The Daily Bruin looks at the work of the Gerontology Research Group and Supercentenarian Research Foundation: "UCLA's Department of Pathology and Laboratory Medicine recently autopsied 115-year-old Gertrude Baines, formerly the oldest person in the world. Baines was one of the current 77 validated living supercentenarians in the world, a group including any person aged 110 years or older. She died Sept. 11, 2009 from Senile Systemic Amyloidosis ... Supercentenarians appear to escape from the common diseases that kill ordinary people, such as heart disease, cancer, stroke and diabetes, but there's another form of the grim reaper waiting in the wings ... Senile Systemic Amyloidosis is a common cause of death among supercentenarians. The mechanism involves a slow process in which a native protein called Transthyretin, which transports thyroid hormones to the body, becomes increasingly unstable. As humans age, the carrier protein begins to unravel and misfold, sticking to the inside of blood vessels and restricting blood flow. As a result, the heart undergoes hypertrophy, growing and working harder in an attempt to compensate ... The consequence of this process includes the symptoms of congestive heart failure, but without an autopsy, the attending physician would never know the underlying cause. ... Now that we've started this research, we can draw attention to Senile Systemic Amyloidosis and we can try to find a cure for this disease. Maybe supercentenarians could live healthy even longer."

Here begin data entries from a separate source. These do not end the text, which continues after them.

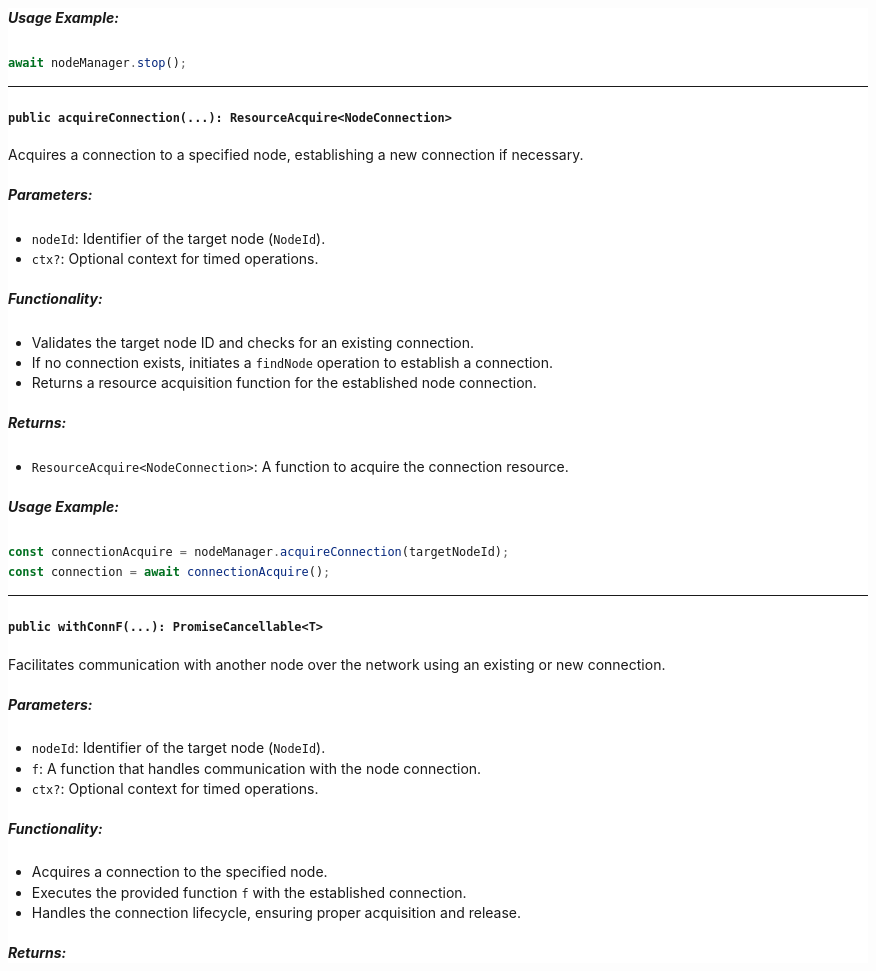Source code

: ##### Usage Example:

```typescript
await nodeManager.stop();
```

---

#### `public acquireConnection(...): ResourceAcquire<NodeConnection>`

Acquires a connection to a specified node, establishing a new connection if
necessary.

##### Parameters:

- `nodeId`: Identifier of the target node (`NodeId`).
- `ctx?`: Optional context for timed operations.

##### Functionality:

- Validates the target node ID and checks for an existing connection.
- If no connection exists, initiates a `findNode` operation to establish a
  connection.
- Returns a resource acquisition function for the established node connection.

##### Returns:

- `ResourceAcquire<NodeConnection>`: A function to acquire the connection
  resource.

##### Usage Example:

```typescript
const connectionAcquire = nodeManager.acquireConnection(targetNodeId);
const connection = await connectionAcquire();
```

---

#### `public withConnF(...): PromiseCancellable<T>`

Facilitates communication with another node over the network using an existing
or new connection.

##### Parameters:

- `nodeId`: Identifier of the target node (`NodeId`).
- `f`: A function that handles communication with the node connection.
- `ctx?`: Optional context for timed operations.

##### Functionality:

- Acquires a connection to the specified node.
- Executes the provided function `f` with the established connection.
- Handles the connection lifecycle, ensuring proper acquisition and release.

##### Returns:
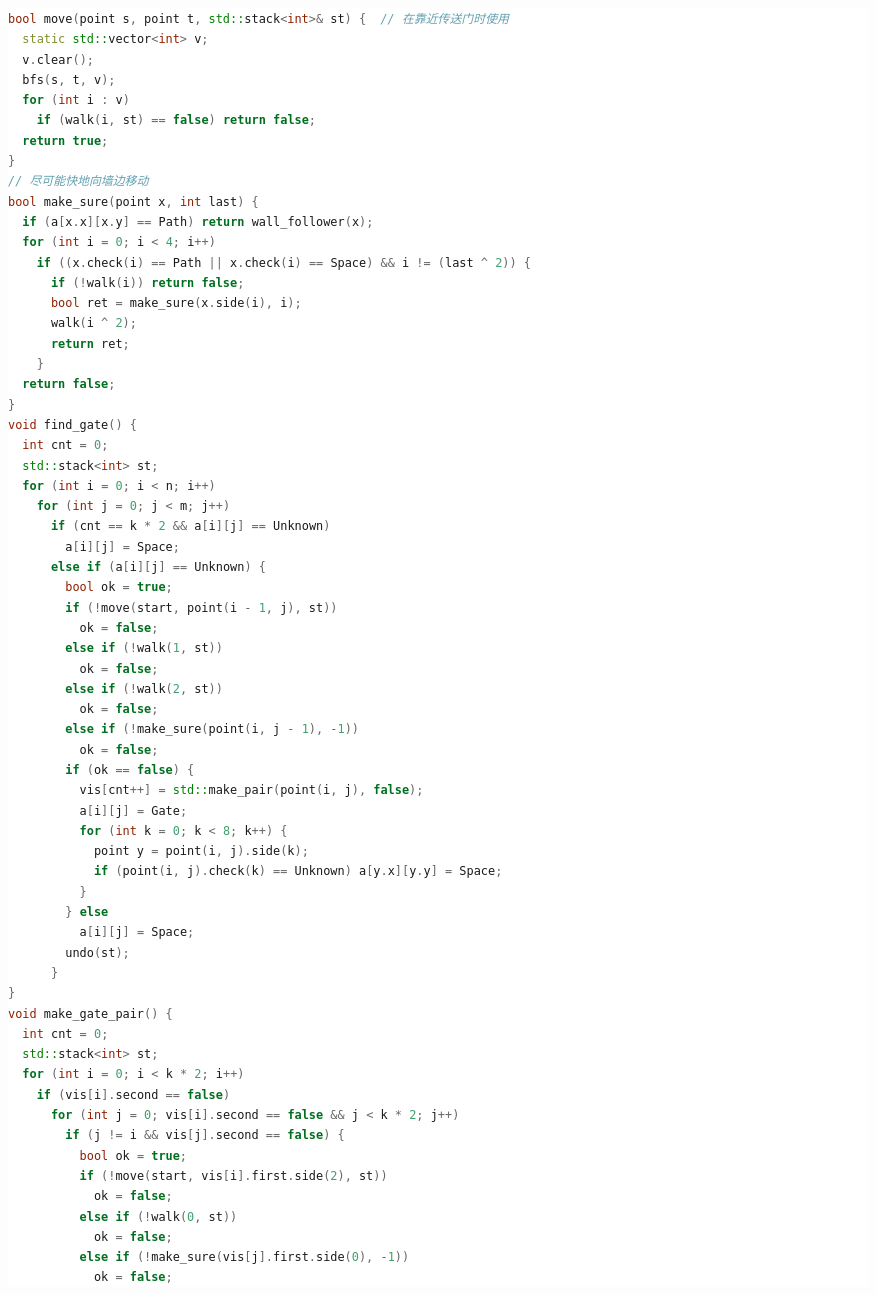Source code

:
 ```cpp
bool move(point s, point t, std::stack<int>& st) {  // 在靠近传送门时使用
  static std::vector<int> v;
  v.clear();
  bfs(s, t, v);
  for (int i : v)
    if (walk(i, st) == false) return false;
  return true;
}
// 尽可能快地向墙边移动
bool make_sure(point x, int last) {
  if (a[x.x][x.y] == Path) return wall_follower(x);
  for (int i = 0; i < 4; i++)
    if ((x.check(i) == Path || x.check(i) == Space) && i != (last ^ 2)) {
      if (!walk(i)) return false;
      bool ret = make_sure(x.side(i), i);
      walk(i ^ 2);
      return ret;
    }
  return false;
}
void find_gate() {
  int cnt = 0;
  std::stack<int> st;
  for (int i = 0; i < n; i++)
    for (int j = 0; j < m; j++)
      if (cnt == k * 2 && a[i][j] == Unknown)
        a[i][j] = Space;
      else if (a[i][j] == Unknown) {
        bool ok = true;
        if (!move(start, point(i - 1, j), st))
          ok = false;
        else if (!walk(1, st))
          ok = false;
        else if (!walk(2, st))
          ok = false;
        else if (!make_sure(point(i, j - 1), -1))
          ok = false;
        if (ok == false) {
          vis[cnt++] = std::make_pair(point(i, j), false);
          a[i][j] = Gate;
          for (int k = 0; k < 8; k++) {
            point y = point(i, j).side(k);
            if (point(i, j).check(k) == Unknown) a[y.x][y.y] = Space;
          }
        } else
          a[i][j] = Space;
        undo(st);
      }
}
void make_gate_pair() {
  int cnt = 0;
  std::stack<int> st;
  for (int i = 0; i < k * 2; i++)
    if (vis[i].second == false)
      for (int j = 0; vis[i].second == false && j < k * 2; j++)
        if (j != i && vis[j].second == false) {
          bool ok = true;
          if (!move(start, vis[i].first.side(2), st))
            ok = false;
          else if (!walk(0, st))
            ok = false;
          else if (!make_sure(vis[j].first.side(0), -1))
            ok = false;
```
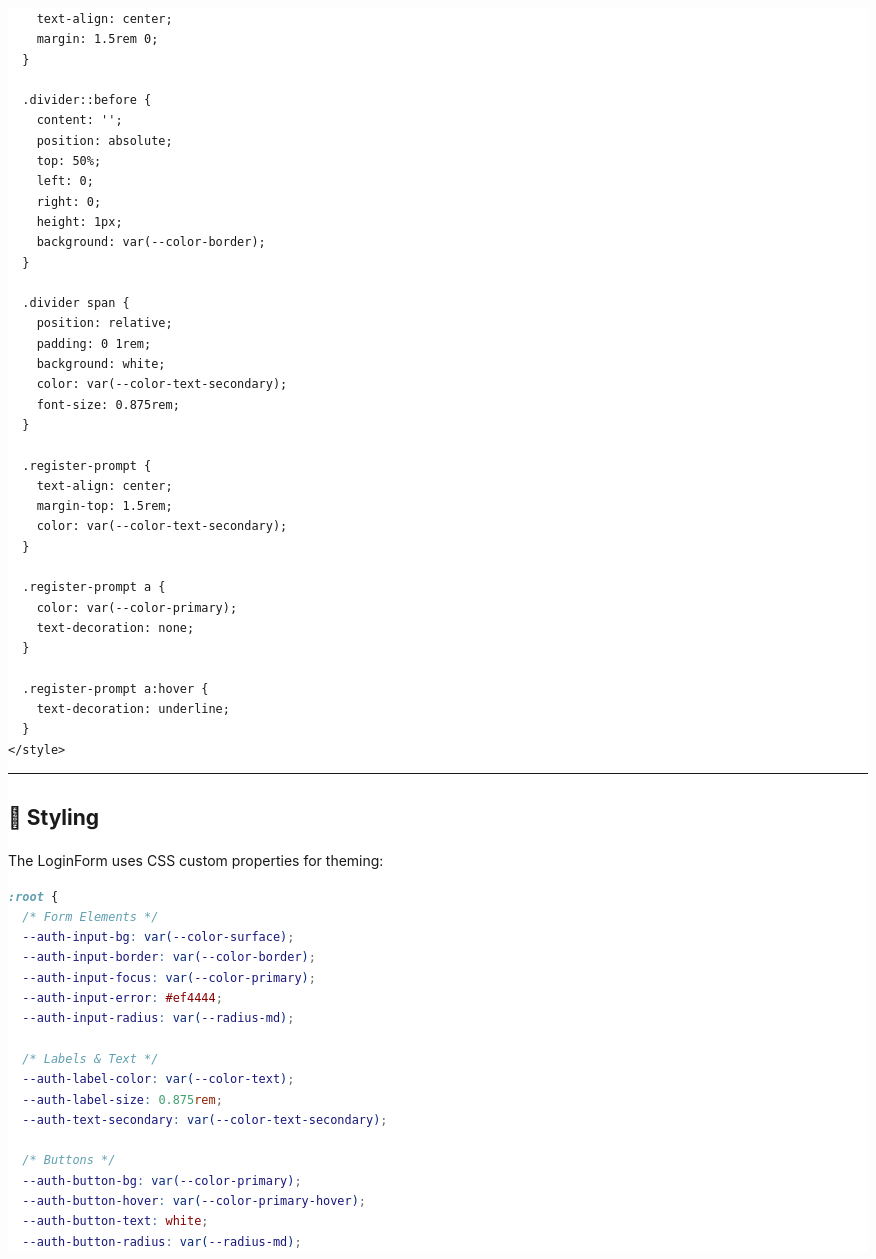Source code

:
 ```svelte
    text-align: center;
    margin: 1.5rem 0;
  }

  .divider::before {
    content: '';
    position: absolute;
    top: 50%;
    left: 0;
    right: 0;
    height: 1px;
    background: var(--color-border);
  }

  .divider span {
    position: relative;
    padding: 0 1rem;
    background: white;
    color: var(--color-text-secondary);
    font-size: 0.875rem;
  }

  .register-prompt {
    text-align: center;
    margin-top: 1.5rem;
    color: var(--color-text-secondary);
  }

  .register-prompt a {
    color: var(--color-primary);
    text-decoration: none;
  }

  .register-prompt a:hover {
    text-decoration: underline;
  }
</style>
```

---

## 🎨 Styling

The LoginForm uses CSS custom properties for theming:

```css
:root {
  /* Form Elements */
  --auth-input-bg: var(--color-surface);
  --auth-input-border: var(--color-border);
  --auth-input-focus: var(--color-primary);
  --auth-input-error: #ef4444;
  --auth-input-radius: var(--radius-md);
  
  /* Labels & Text */
  --auth-label-color: var(--color-text);
  --auth-label-size: 0.875rem;
  --auth-text-secondary: var(--color-text-secondary);
  
  /* Buttons */
  --auth-button-bg: var(--color-primary);
  --auth-button-hover: var(--color-primary-hover);
  --auth-button-text: white;
  --auth-button-radius: var(--radius-md);
```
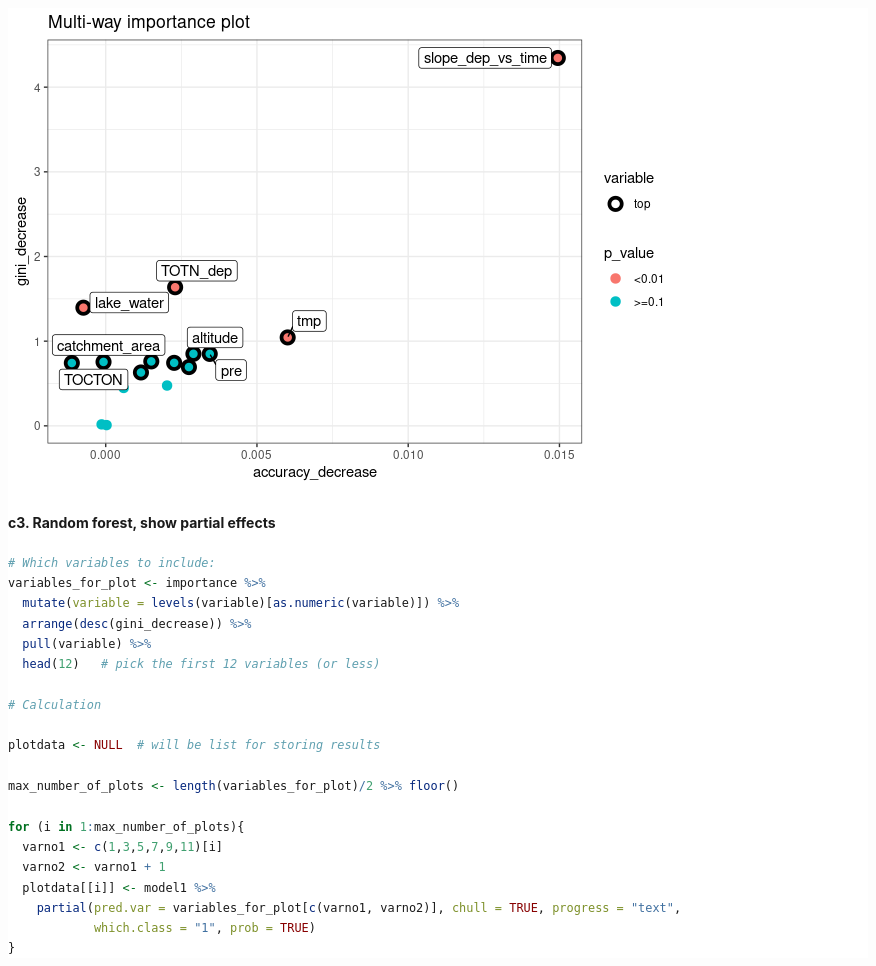 ![](161d2_Time_series_tocton_wo_slopes_files/figure-html/unnamed-chunk-22-2.png)


#### c3. Random forest, show partial effects  


```r
# Which variables to include:
variables_for_plot <- importance %>%
  mutate(variable = levels(variable)[as.numeric(variable)]) %>%
  arrange(desc(gini_decrease)) %>%
  pull(variable) %>%
  head(12)   # pick the first 12 variables (or less)

# Calculation

plotdata <- NULL  # will be list for storing results

max_number_of_plots <- length(variables_for_plot)/2 %>% floor()

for (i in 1:max_number_of_plots){
  varno1 <- c(1,3,5,7,9,11)[i]
  varno2 <- varno1 + 1
  plotdata[[i]] <- model1 %>%
    partial(pred.var = variables_for_plot[c(varno1, varno2)], chull = TRUE, progress = "text",
            which.class = "1", prob = TRUE)
}
```
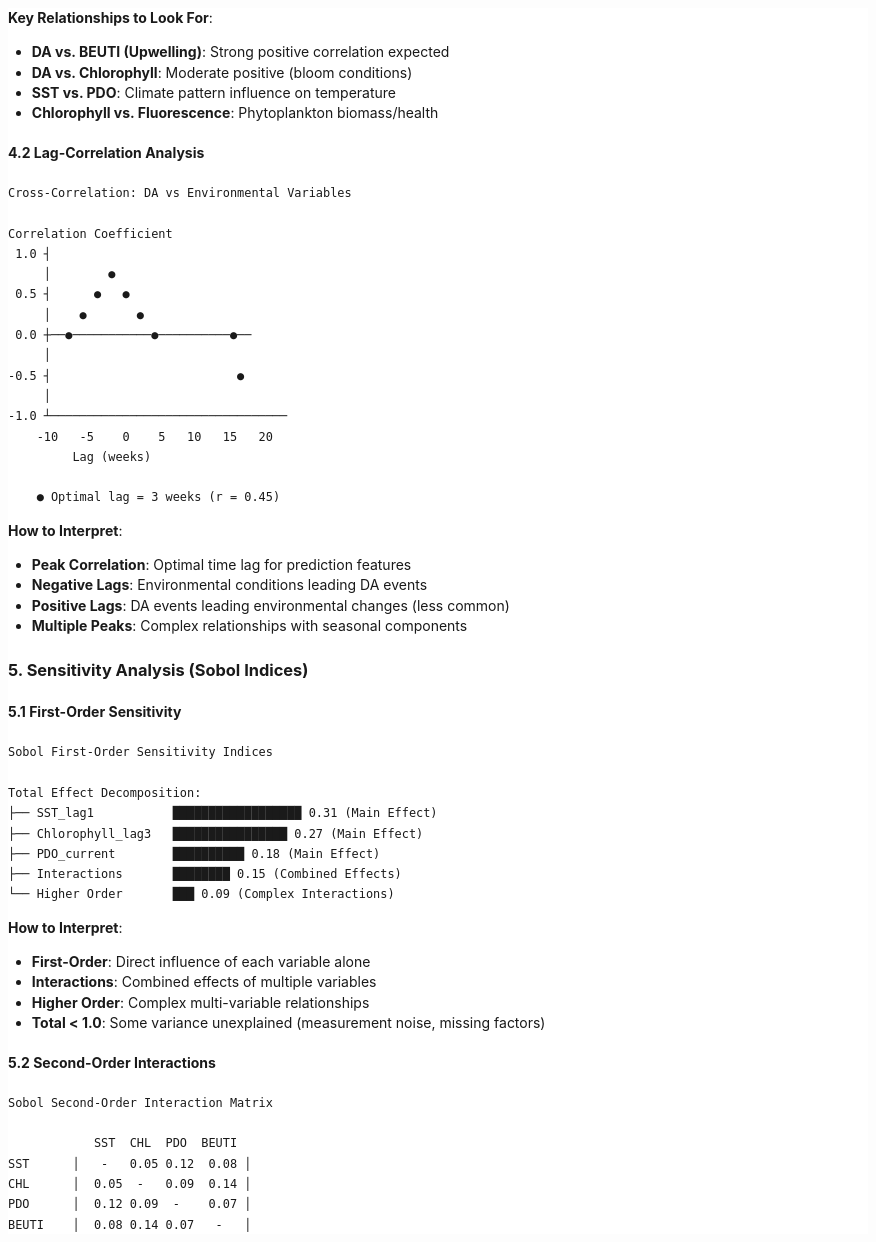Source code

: **Key Relationships to Look For**:
- **DA vs. BEUTI (Upwelling)**: Strong positive correlation expected
- **DA vs. Chlorophyll**: Moderate positive (bloom conditions)
- **SST vs. PDO**: Climate pattern influence on temperature
- **Chlorophyll vs. Fluorescence**: Phytoplankton biomass/health

#### 4.2 Lag-Correlation Analysis
```
Cross-Correlation: DA vs Environmental Variables

Correlation Coefficient
 1.0 ┤
     │        ●
 0.5 ┤      ●   ●
     │    ●       ●
 0.0 ┼──●───────────●──────────●──
     │                            
-0.5 ┤                          ●
     │
-1.0 ┴─────────────────────────────────
    -10   -5    0    5   10   15   20
         Lag (weeks)
         
    ● Optimal lag = 3 weeks (r = 0.45)
```

**How to Interpret**:
- **Peak Correlation**: Optimal time lag for prediction features
- **Negative Lags**: Environmental conditions leading DA events
- **Positive Lags**: DA events leading environmental changes (less common)
- **Multiple Peaks**: Complex relationships with seasonal components

### 5. Sensitivity Analysis (Sobol Indices)

#### 5.1 First-Order Sensitivity
```
Sobol First-Order Sensitivity Indices

Total Effect Decomposition:
├── SST_lag1           ██████████████████ 0.31 (Main Effect)
├── Chlorophyll_lag3   ████████████████ 0.27 (Main Effect)  
├── PDO_current        ██████████ 0.18 (Main Effect)
├── Interactions       ████████ 0.15 (Combined Effects)
└── Higher Order       ███ 0.09 (Complex Interactions)
```

**How to Interpret**:
- **First-Order**: Direct influence of each variable alone
- **Interactions**: Combined effects of multiple variables
- **Higher Order**: Complex multi-variable relationships
- **Total < 1.0**: Some variance unexplained (measurement noise, missing factors)

#### 5.2 Second-Order Interactions
```
Sobol Second-Order Interaction Matrix

            SST  CHL  PDO  BEUTI
SST      │   -   0.05 0.12  0.08 │
CHL      │  0.05  -   0.09  0.14 │
PDO      │  0.12 0.09  -    0.07 │
BEUTI    │  0.08 0.14 0.07   -   │
```
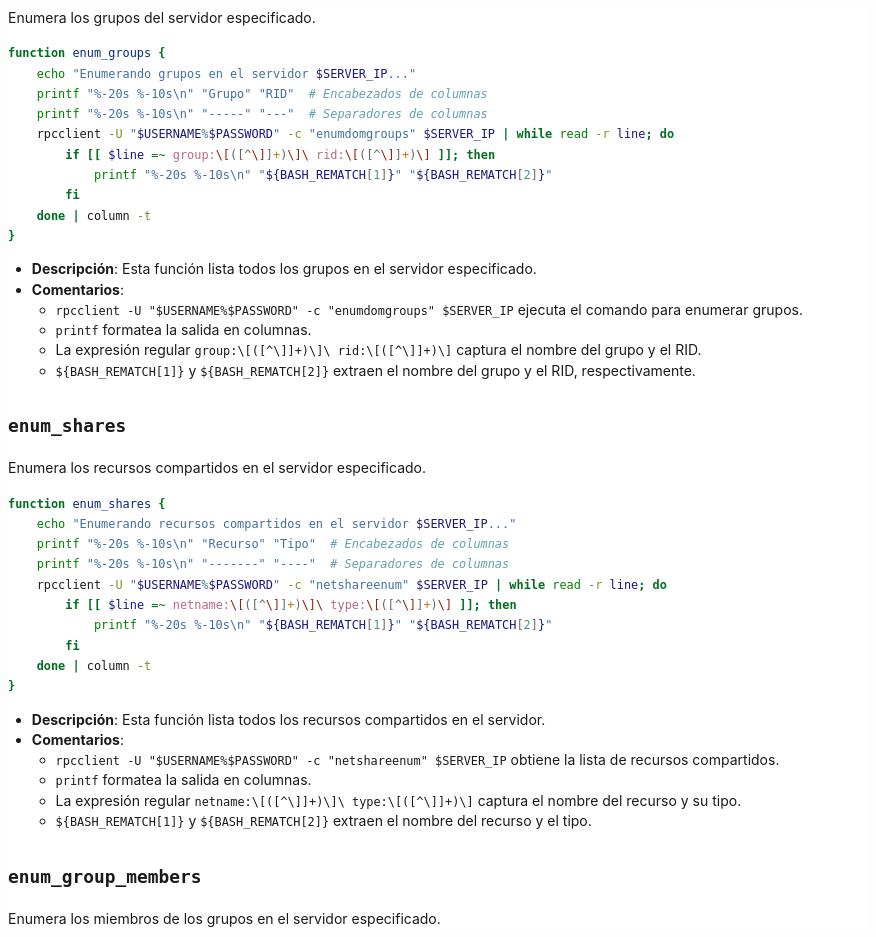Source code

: Enumera los grupos del servidor especificado.

```bash
function enum_groups {
    echo "Enumerando grupos en el servidor $SERVER_IP..."
    printf "%-20s %-10s\n" "Grupo" "RID"  # Encabezados de columnas
    printf "%-20s %-10s\n" "-----" "---"  # Separadores de columnas
    rpcclient -U "$USERNAME%$PASSWORD" -c "enumdomgroups" $SERVER_IP | while read -r line; do
        if [[ $line =~ group:\[([^\]]+)\]\ rid:\[([^\]]+)\] ]]; then
            printf "%-20s %-10s\n" "${BASH_REMATCH[1]}" "${BASH_REMATCH[2]}"
        fi
    done | column -t
}
```

- **Descripción**: Esta función lista todos los grupos en el servidor especificado.
- **Comentarios**:
  - `rpcclient -U "$USERNAME%$PASSWORD" -c "enumdomgroups" $SERVER_IP` ejecuta el comando para enumerar grupos.
  - `printf` formatea la salida en columnas.
  - La expresión regular `group:\[([^\]]+)\]\ rid:\[([^\]]+)\]` captura el nombre del grupo y el RID.
  - `${BASH_REMATCH[1]}` y `${BASH_REMATCH[2]}` extraen el nombre del grupo y el RID, respectivamente.

## `enum_shares`

Enumera los recursos compartidos en el servidor especificado.

```bash
function enum_shares {
    echo "Enumerando recursos compartidos en el servidor $SERVER_IP..."
    printf "%-20s %-10s\n" "Recurso" "Tipo"  # Encabezados de columnas
    printf "%-20s %-10s\n" "-------" "----"  # Separadores de columnas
    rpcclient -U "$USERNAME%$PASSWORD" -c "netshareenum" $SERVER_IP | while read -r line; do
        if [[ $line =~ netname:\[([^\]]+)\]\ type:\[([^\]]+)\] ]]; then
            printf "%-20s %-10s\n" "${BASH_REMATCH[1]}" "${BASH_REMATCH[2]}"
        fi
    done | column -t
}
```

- **Descripción**: Esta función lista todos los recursos compartidos en el servidor.
- **Comentarios**:
  - `rpcclient -U "$USERNAME%$PASSWORD" -c "netshareenum" $SERVER_IP` obtiene la lista de recursos compartidos.
  - `printf` formatea la salida en columnas.
  - La expresión regular `netname:\[([^\]]+)\]\ type:\[([^\]]+)\]` captura el nombre del recurso y su tipo.
  - `${BASH_REMATCH[1]}` y `${BASH_REMATCH[2]}` extraen el nombre del recurso y el tipo.

## `enum_group_members`

Enumera los miembros de los grupos en el servidor especificado.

Link: http://www.dailybruin.com/articles/2010/3/5/autopsy-115-year-old-aids-research/

Comments

Centenarians die of the same conditions as non-centenarians, only a little later on. Humans are unable to treat or cure the conditions people commonly die of not even in their early stages.

Posted by: Tiny Mouse at February 5th, 2021 12:16 AM

Tiny Mouse is just incorrect. We die of different things at different ages. This is easy to discover. Search for LCWK1. There you can see what killed Americans at different ages. In that, you can see that only 4.1% of those over 100 die of cancer. Cancer peaks much earlier. 34.3% of people who die at 65-69 years die of cancer. Where it is the #1 killer at that age. No. The whole picture changes.

That dogma of things just being delayed is denialism. The fact is there are a ton of disease down the road, if people were to move by the millions into the 110+ space. We already know this is the case, because they autopsy these people and see diseases they have never seen before, all the time.

And they can and should detect transthyretin amyloid. It also deposits in the hands, where it causes carpal tunnel. A little checking, and it would be detected. They don't bother, because there is no treatment yet, other than liver transplant. And that does not get rid of it, it just stops the progression. It is conceivable that some Alzheimer's drug might work, to some extent, off label.

Posted by: Mindbreaker at August 30th, 2023 10:27 PM

Well, apparently there are drugs for it, they just want more than $200,000 a year for them.